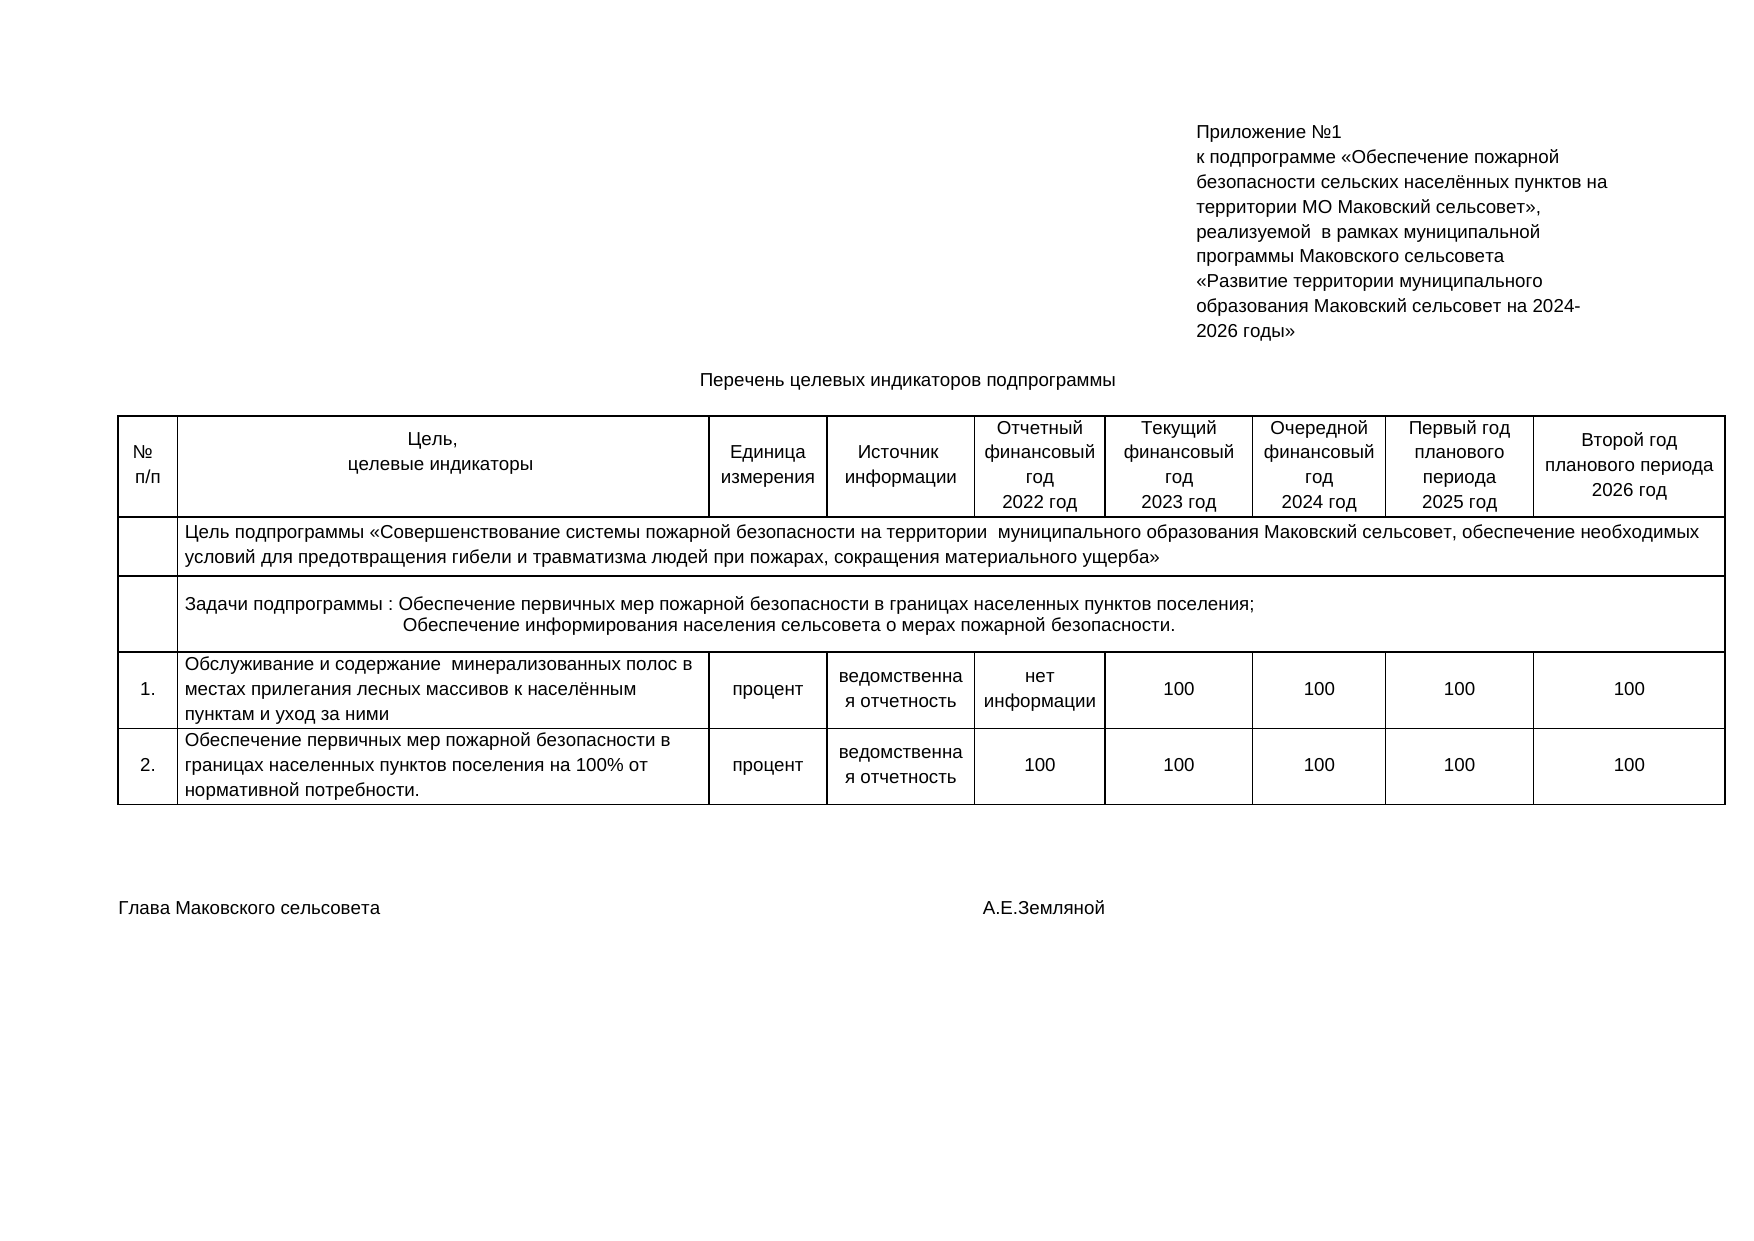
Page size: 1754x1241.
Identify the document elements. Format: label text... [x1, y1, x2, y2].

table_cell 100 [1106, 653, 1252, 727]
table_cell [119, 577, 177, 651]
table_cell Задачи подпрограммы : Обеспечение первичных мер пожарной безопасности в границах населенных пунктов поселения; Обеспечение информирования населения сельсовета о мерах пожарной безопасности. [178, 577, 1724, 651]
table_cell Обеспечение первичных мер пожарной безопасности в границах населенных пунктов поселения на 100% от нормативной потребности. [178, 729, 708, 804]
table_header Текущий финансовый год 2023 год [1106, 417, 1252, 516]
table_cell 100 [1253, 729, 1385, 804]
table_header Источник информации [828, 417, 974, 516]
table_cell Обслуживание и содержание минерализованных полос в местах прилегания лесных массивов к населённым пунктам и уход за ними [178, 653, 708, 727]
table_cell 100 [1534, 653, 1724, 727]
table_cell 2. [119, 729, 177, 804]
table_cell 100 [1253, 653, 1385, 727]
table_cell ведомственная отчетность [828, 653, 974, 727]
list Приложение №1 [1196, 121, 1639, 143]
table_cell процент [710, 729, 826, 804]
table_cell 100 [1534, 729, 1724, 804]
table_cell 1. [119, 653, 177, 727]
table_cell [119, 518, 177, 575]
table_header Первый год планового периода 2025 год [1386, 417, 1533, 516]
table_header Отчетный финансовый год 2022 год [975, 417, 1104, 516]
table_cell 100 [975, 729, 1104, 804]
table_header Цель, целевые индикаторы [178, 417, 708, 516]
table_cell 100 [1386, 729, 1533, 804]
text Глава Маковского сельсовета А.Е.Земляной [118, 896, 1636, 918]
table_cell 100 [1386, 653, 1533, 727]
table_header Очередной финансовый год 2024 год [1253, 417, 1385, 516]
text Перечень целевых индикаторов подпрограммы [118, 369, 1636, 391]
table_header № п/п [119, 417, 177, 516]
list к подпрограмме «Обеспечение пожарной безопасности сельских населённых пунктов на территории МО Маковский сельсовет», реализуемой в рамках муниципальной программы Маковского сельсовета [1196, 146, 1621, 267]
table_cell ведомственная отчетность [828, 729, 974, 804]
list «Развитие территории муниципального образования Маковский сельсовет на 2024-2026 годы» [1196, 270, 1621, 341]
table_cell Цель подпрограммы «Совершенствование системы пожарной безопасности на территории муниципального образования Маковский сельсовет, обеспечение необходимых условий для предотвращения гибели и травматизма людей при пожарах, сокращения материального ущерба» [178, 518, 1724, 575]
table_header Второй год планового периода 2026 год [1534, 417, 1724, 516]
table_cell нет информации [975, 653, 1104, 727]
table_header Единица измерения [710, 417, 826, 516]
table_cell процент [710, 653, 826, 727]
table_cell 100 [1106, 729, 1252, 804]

---

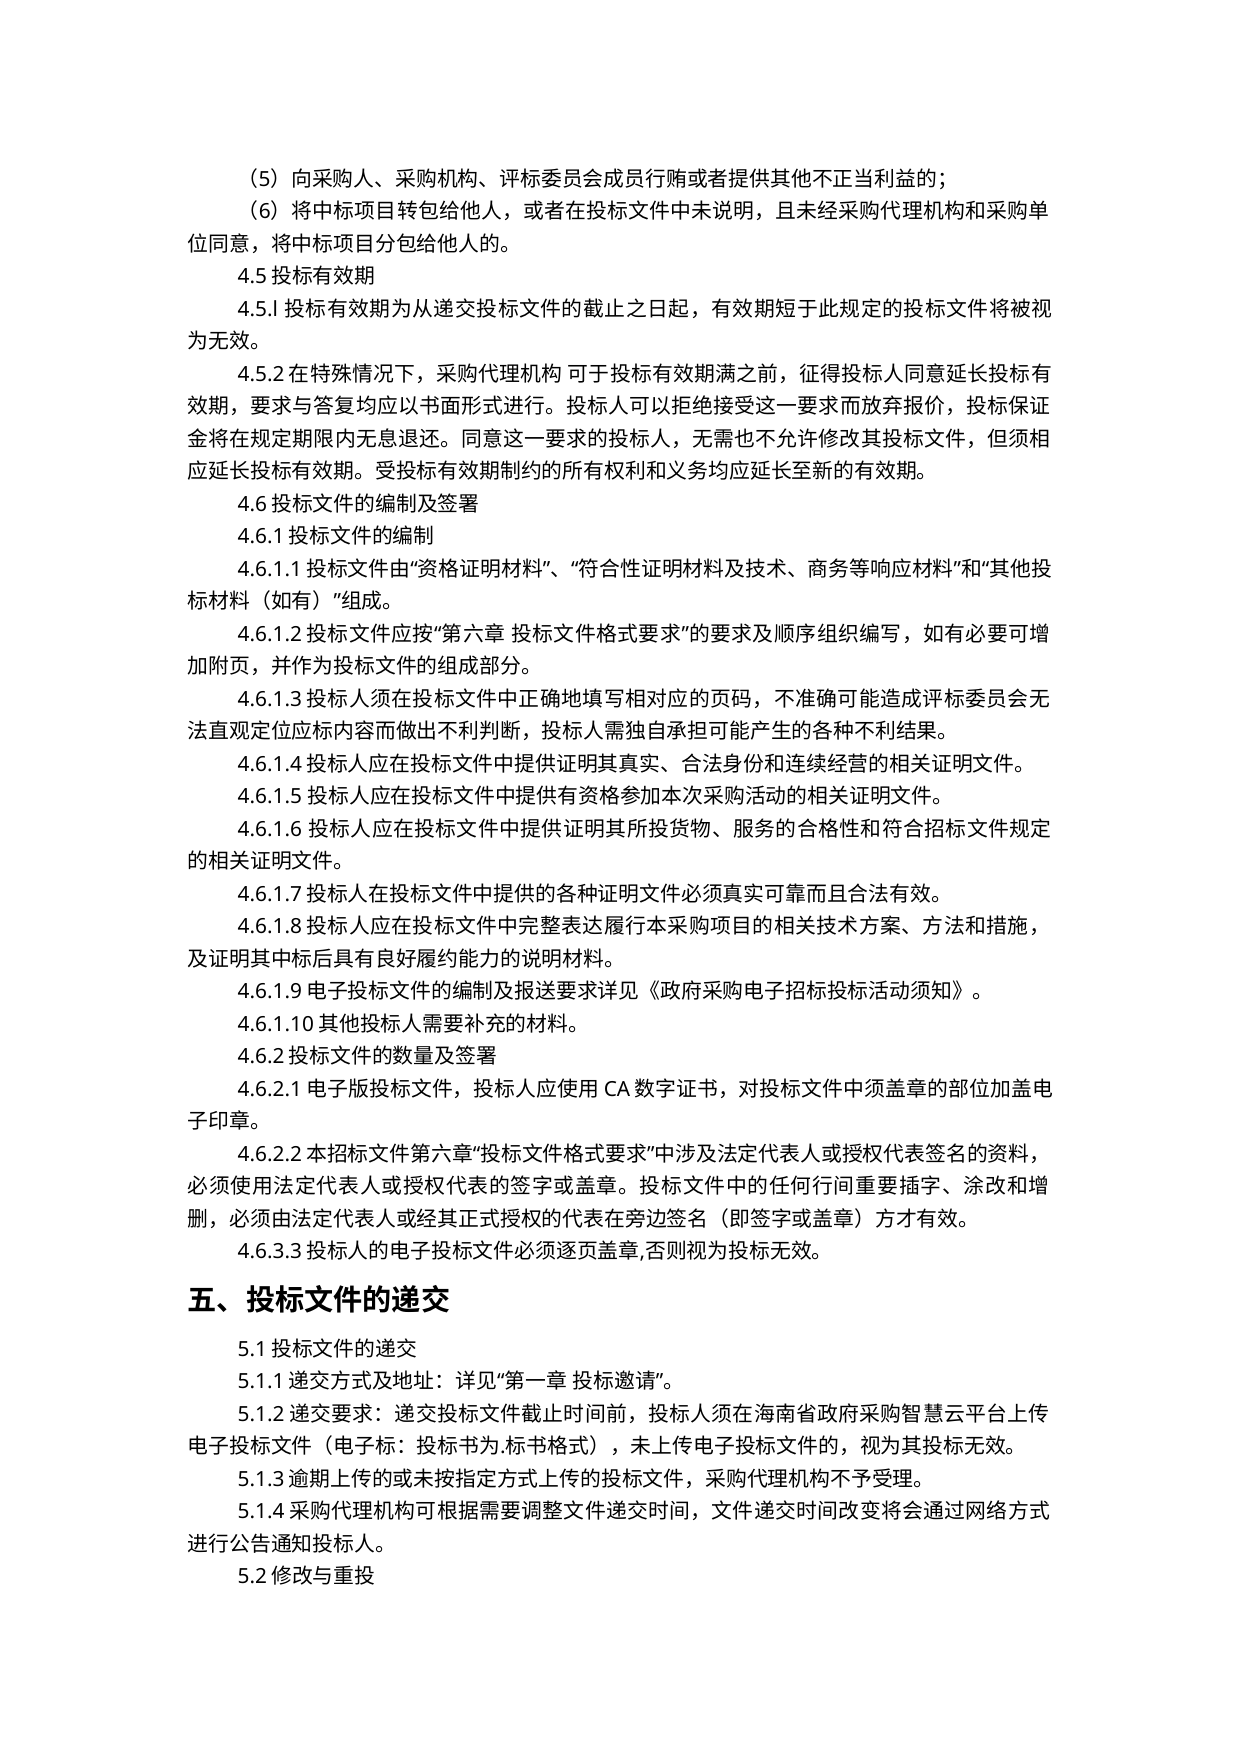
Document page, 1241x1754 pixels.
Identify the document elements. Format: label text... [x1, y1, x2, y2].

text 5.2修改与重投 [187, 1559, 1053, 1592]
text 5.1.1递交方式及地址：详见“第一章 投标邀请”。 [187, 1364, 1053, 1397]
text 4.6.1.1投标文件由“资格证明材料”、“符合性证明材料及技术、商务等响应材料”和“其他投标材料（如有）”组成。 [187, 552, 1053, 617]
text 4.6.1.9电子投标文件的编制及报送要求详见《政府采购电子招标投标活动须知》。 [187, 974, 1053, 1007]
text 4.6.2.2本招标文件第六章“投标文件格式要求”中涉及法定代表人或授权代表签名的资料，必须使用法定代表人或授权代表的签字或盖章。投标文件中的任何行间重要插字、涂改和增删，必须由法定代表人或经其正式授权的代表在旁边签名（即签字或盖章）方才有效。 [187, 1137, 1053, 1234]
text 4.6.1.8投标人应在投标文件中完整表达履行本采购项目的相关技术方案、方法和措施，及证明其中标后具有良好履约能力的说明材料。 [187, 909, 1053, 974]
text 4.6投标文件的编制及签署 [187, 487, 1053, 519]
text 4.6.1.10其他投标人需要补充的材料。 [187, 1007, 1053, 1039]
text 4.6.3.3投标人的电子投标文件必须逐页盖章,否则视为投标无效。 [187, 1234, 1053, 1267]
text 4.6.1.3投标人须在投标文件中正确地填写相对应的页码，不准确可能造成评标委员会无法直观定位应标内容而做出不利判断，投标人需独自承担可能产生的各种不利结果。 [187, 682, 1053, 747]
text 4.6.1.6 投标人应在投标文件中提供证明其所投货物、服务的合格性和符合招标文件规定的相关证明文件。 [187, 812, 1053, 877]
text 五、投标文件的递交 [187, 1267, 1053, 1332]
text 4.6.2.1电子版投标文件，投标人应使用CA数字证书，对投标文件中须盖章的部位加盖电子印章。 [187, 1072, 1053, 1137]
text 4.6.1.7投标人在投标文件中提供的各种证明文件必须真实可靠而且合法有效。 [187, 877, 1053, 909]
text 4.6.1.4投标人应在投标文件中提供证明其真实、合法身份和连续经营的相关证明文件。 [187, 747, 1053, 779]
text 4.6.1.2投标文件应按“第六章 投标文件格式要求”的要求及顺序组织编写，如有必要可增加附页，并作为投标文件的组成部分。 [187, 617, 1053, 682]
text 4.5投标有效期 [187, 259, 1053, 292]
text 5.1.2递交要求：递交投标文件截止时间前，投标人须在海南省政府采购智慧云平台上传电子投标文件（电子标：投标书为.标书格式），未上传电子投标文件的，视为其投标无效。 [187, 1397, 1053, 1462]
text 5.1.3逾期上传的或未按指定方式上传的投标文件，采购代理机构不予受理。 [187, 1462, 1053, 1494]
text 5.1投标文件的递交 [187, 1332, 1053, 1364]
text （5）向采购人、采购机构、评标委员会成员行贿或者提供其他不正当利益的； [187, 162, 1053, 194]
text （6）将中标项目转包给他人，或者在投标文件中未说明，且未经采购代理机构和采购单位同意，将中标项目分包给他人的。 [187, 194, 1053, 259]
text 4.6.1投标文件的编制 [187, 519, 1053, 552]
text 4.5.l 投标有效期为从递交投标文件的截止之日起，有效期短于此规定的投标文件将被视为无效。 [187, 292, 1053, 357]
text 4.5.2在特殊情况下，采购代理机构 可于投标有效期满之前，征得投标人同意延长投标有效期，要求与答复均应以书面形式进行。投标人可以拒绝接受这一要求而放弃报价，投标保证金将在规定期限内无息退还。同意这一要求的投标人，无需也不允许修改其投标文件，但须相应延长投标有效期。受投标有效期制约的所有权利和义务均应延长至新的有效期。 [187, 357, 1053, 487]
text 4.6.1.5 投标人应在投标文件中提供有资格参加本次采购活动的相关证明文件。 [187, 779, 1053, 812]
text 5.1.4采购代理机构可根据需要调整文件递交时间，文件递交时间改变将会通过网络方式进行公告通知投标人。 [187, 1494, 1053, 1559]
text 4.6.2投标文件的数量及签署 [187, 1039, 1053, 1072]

-- Task to complete --
Extract every line of the records above that contains the word "отчетность".

-- Written answer --
table_cell ведомственная отчетность [828, 653, 974, 727]
table_cell ведомственная отчетность [828, 729, 974, 804]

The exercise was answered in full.